Data taken from FNB’s Property Barometer showed that the average time for a home on the market is seven weeks and six days.
“Current buying activity is largely driven by demand recovery in the affluent markets, stoked by good pricing (value for money following significant price declines in recent years), the low interest rate environment, and the work from home (WFH) trend.
“However, we are concerned about rising geopolitical tensions, which may sour buyer sentiment,” said FNB.
Price growth by region
Nick Pearson, chief executive officer of Tyson Properties noted that the upper end of the market has returned in the Western Cape, which means it is only a matter of time before it also rebounds in areas like Umhlanga, Ballito and parts of Gauteng.
“We find that if the Atlantic Seaboard does well, then this positivity filters through. When you start seeing investments of R100 million in a single property – as we’ve seen in December – then you know there is a growing positive sentiment,” said Pearson.
Pearson said the positive bands are at the top and bottom ends with emerging or first-time buyers propping up the market and creating the perfect supply-demand scenario.
Properties priced at around R1.2 million – which are the ones that the average South African buyer can afford – are still selling quite quickly.
“We’ve had good results coming out of Johannesburg this year.
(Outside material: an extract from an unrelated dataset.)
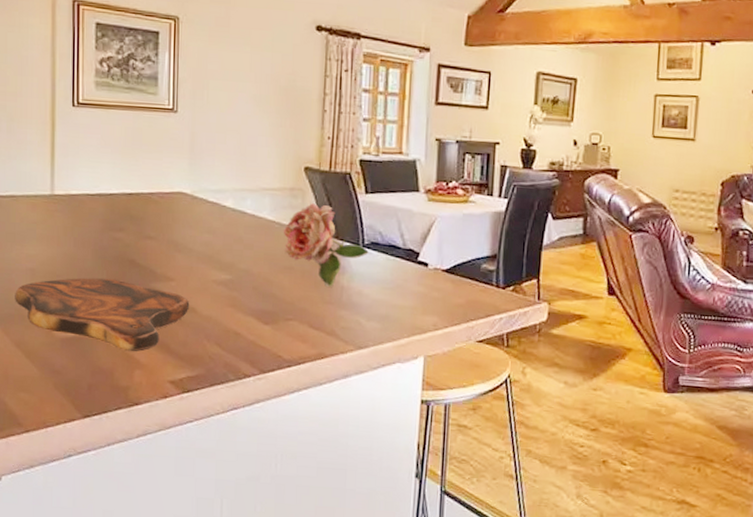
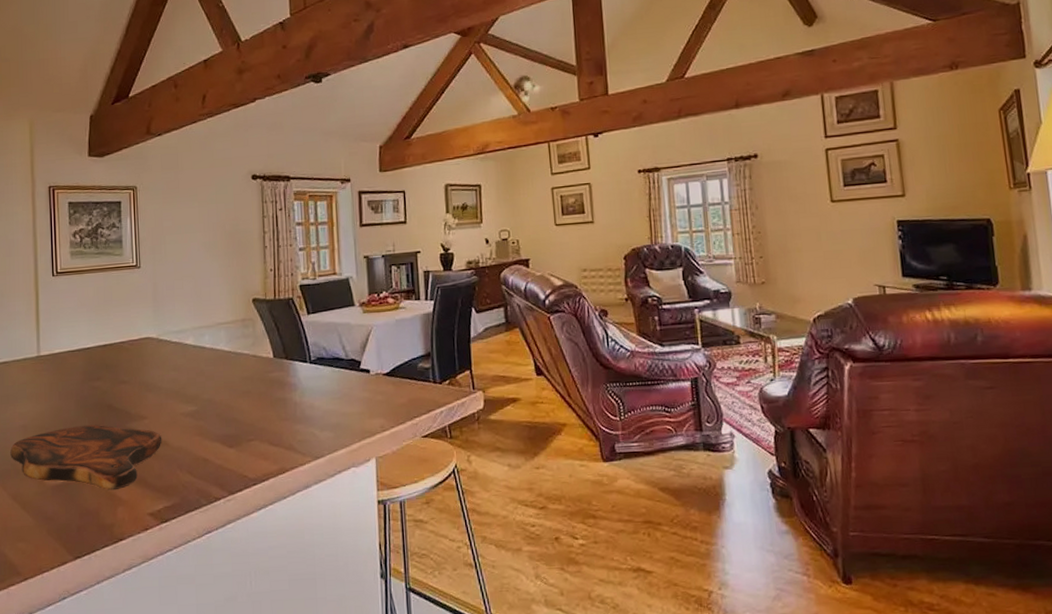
flower: present [283,203,369,287] -> none [238,330,316,405]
It is probably the most stable market when it comes to properties priced between R1.2 million and R3 million. We are seeing a huge amount of first-time buyers in this market.
“We’ve seen semigration as people move from the suburbs to estates with the emerging buyers of yesteryear becoming repeat buyers who are now purchasing these larger properties,” he said.
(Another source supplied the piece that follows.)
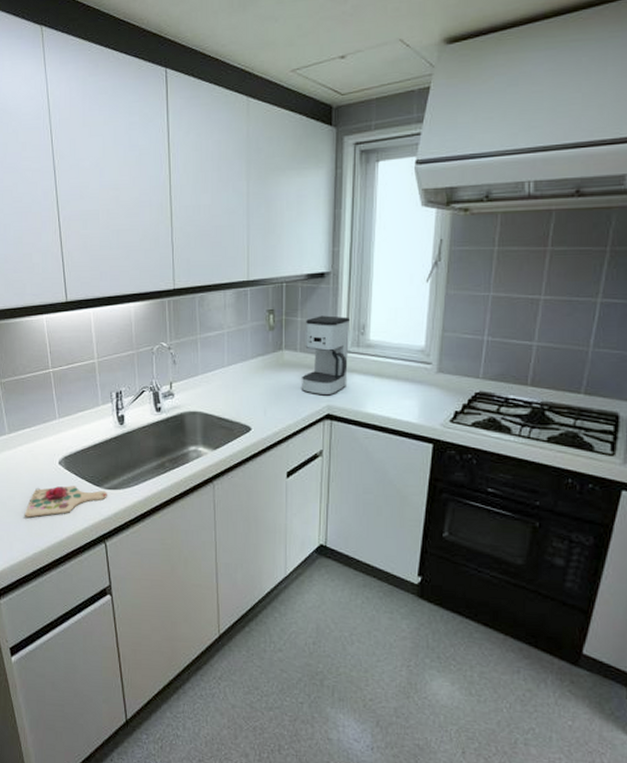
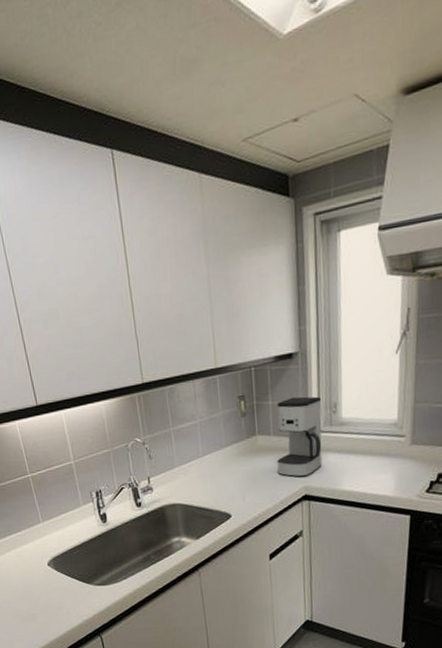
cutting board: present [24,485,107,518] -> none [20,585,98,619]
Although he does believe that the recent and further future rates increases might marginally cool enthusiasm in this segment of the market, he points out that it will not impact on the upper echelons of the market.
“These are not first-time buyers and will have experienced rates turbulence in the past,” he said.
Pearson added that buyers in the R3 million-plus category are semigrating to Cape Town and bolstering the upper end of this market along with foreign buyers who are exhibiting growing consumer confidence in the region.